Required action:
Starting with the line that contains "tumor cells in" and stopping after the line that contains "analysis of unremarkable", return each line below exactly as written, with no others.

Stored items:
================
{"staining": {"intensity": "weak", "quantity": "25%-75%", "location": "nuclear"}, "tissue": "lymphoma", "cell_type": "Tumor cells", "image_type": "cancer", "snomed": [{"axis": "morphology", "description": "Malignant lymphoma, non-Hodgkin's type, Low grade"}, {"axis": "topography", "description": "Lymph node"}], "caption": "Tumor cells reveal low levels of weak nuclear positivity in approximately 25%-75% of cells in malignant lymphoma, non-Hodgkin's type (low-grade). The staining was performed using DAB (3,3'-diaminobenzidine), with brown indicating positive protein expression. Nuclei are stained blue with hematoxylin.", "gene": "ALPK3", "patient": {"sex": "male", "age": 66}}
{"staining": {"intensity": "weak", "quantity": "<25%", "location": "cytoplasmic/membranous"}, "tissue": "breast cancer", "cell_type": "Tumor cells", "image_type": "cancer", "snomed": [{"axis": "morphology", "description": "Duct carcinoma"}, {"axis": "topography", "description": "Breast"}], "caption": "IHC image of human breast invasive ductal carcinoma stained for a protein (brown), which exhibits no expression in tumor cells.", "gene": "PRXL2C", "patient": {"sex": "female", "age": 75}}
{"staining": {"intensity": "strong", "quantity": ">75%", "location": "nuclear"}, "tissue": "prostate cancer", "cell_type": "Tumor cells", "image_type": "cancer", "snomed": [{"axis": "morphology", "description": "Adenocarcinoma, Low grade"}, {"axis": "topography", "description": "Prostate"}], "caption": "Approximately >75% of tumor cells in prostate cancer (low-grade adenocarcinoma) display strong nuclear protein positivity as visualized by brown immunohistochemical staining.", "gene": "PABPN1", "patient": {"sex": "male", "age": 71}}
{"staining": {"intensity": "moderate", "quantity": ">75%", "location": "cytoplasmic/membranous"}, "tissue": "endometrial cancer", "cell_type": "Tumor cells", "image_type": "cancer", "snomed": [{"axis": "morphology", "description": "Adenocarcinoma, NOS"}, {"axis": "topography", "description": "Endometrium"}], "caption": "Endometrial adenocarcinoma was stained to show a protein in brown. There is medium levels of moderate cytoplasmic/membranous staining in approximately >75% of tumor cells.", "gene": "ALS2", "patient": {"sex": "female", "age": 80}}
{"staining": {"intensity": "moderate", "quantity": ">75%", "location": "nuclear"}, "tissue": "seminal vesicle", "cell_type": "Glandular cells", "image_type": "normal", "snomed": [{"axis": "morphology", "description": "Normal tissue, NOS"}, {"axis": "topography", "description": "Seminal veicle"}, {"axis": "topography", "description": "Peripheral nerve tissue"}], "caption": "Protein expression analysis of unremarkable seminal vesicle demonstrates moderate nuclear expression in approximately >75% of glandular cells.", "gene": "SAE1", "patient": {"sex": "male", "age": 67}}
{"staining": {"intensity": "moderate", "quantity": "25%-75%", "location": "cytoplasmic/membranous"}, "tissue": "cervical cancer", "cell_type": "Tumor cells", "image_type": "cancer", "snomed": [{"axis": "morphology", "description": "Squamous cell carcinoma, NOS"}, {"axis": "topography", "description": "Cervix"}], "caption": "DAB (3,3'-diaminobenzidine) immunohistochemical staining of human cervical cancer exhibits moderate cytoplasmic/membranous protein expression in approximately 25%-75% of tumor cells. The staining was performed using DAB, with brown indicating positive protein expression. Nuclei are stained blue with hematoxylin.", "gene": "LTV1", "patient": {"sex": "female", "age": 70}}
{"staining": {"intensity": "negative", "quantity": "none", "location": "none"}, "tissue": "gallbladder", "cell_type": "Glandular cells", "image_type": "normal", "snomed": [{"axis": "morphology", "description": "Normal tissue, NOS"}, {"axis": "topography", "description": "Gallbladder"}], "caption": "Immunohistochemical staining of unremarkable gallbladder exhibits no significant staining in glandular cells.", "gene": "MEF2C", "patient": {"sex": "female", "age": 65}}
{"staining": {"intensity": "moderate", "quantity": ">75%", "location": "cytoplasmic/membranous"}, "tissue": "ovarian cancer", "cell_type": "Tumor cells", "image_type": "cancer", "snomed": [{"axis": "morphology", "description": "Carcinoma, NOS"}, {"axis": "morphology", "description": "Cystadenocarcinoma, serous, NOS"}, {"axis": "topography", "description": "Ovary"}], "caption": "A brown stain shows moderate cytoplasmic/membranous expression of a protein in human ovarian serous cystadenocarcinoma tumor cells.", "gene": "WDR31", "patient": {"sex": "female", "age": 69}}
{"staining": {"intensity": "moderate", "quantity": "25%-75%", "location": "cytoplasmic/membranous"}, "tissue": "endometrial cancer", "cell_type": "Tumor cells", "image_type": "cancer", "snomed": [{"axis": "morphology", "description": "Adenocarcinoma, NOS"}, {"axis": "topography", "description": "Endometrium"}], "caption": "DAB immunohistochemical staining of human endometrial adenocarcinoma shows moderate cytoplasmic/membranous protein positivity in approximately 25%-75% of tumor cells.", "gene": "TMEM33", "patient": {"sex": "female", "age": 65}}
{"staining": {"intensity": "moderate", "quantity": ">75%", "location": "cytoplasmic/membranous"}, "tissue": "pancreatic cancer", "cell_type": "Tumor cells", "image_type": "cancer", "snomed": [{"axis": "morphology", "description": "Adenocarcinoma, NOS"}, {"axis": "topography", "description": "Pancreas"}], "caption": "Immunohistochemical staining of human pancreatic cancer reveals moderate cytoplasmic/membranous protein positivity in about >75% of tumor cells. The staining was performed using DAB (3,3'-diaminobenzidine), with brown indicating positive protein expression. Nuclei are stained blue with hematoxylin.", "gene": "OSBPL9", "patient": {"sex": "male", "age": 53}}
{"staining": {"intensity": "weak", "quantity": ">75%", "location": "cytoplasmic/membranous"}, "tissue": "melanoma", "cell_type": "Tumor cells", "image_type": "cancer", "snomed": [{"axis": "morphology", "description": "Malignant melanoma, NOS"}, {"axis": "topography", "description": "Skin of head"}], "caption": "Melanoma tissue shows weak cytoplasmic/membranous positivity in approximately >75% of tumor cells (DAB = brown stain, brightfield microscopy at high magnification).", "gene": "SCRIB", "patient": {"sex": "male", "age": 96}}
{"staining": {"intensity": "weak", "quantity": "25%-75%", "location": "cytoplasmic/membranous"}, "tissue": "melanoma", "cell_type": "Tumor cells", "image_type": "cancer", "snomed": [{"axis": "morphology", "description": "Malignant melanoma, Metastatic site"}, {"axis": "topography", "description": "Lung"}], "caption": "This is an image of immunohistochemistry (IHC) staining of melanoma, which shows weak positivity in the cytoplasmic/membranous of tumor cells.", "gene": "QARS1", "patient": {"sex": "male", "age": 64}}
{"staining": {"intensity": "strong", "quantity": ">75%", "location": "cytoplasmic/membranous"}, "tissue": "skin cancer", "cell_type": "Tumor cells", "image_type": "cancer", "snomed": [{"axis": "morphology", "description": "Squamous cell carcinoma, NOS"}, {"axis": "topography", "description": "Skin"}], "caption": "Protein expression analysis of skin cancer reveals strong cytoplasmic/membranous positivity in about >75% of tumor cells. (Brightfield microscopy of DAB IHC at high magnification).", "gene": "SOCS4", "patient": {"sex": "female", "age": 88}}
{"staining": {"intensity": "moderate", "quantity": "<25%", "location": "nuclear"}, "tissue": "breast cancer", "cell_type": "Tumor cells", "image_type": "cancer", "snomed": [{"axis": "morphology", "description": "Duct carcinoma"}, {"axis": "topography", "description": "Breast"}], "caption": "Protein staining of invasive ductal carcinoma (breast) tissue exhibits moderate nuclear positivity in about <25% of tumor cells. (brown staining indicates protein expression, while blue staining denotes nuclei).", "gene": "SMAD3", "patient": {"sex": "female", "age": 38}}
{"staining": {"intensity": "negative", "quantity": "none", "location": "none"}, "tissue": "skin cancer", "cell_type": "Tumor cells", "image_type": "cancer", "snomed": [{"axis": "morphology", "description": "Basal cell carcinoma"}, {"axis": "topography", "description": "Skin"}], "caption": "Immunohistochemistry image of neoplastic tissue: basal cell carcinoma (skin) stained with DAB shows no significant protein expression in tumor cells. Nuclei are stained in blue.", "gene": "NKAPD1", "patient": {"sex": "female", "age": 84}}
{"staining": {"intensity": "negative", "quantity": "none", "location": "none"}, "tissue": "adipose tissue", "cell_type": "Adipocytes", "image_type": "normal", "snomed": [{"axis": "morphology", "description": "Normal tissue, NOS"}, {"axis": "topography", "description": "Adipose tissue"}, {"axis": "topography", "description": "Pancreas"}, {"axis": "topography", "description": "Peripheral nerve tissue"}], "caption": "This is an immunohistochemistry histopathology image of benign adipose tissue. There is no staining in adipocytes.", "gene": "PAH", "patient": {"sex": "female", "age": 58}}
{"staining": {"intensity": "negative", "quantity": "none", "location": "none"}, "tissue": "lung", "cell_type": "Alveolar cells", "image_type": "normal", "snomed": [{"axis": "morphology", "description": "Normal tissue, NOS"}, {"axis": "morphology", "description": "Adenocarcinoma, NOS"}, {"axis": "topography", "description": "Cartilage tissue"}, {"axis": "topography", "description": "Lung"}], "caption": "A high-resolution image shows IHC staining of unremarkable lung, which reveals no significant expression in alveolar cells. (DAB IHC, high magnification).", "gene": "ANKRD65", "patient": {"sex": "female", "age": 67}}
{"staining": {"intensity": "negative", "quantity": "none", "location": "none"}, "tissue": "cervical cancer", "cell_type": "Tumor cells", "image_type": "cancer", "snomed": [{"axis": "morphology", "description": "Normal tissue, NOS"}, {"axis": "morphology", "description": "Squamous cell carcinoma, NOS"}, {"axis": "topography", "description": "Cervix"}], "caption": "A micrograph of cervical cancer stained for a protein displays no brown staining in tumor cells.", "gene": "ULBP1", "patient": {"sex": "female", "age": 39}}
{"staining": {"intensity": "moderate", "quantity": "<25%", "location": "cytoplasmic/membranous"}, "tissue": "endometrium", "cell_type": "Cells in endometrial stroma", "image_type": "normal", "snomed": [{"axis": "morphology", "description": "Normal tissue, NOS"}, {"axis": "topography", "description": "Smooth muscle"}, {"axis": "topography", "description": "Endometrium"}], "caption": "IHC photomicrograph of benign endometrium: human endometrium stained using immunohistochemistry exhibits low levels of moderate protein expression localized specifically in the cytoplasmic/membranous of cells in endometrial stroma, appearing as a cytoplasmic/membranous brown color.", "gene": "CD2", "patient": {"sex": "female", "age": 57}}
================
Output of the task:
{"staining": {"intensity": "strong", "quantity": ">75%", "location": "nuclear"}, "tissue": "prostate cancer", "cell_type": "Tumor cells", "image_type": "cancer", "snomed": [{"axis": "morphology", "description": "Adenocarcinoma, Low grade"}, {"axis": "topography", "description": "Prostate"}], "caption": "Approximately >75% of tumor cells in prostate cancer (low-grade adenocarcinoma) display strong nuclear protein positivity as visualized by brown immunohistochemical staining.", "gene": "PABPN1", "patient": {"sex": "male", "age": 71}}
{"staining": {"intensity": "moderate", "quantity": ">75%", "location": "cytoplasmic/membranous"}, "tissue": "endometrial cancer", "cell_type": "Tumor cells", "image_type": "cancer", "snomed": [{"axis": "morphology", "description": "Adenocarcinoma, NOS"}, {"axis": "topography", "description": "Endometrium"}], "caption": "Endometrial adenocarcinoma was stained to show a protein in brown. There is medium levels of moderate cytoplasmic/membranous staining in approximately >75% of tumor cells.", "gene": "ALS2", "patient": {"sex": "female", "age": 80}}
{"staining": {"intensity": "moderate", "quantity": ">75%", "location": "nuclear"}, "tissue": "seminal vesicle", "cell_type": "Glandular cells", "image_type": "normal", "snomed": [{"axis": "morphology", "description": "Normal tissue, NOS"}, {"axis": "topography", "description": "Seminal veicle"}, {"axis": "topography", "description": "Peripheral nerve tissue"}], "caption": "Protein expression analysis of unremarkable seminal vesicle demonstrates moderate nuclear expression in approximately >75% of glandular cells.", "gene": "SAE1", "patient": {"sex": "male", "age": 67}}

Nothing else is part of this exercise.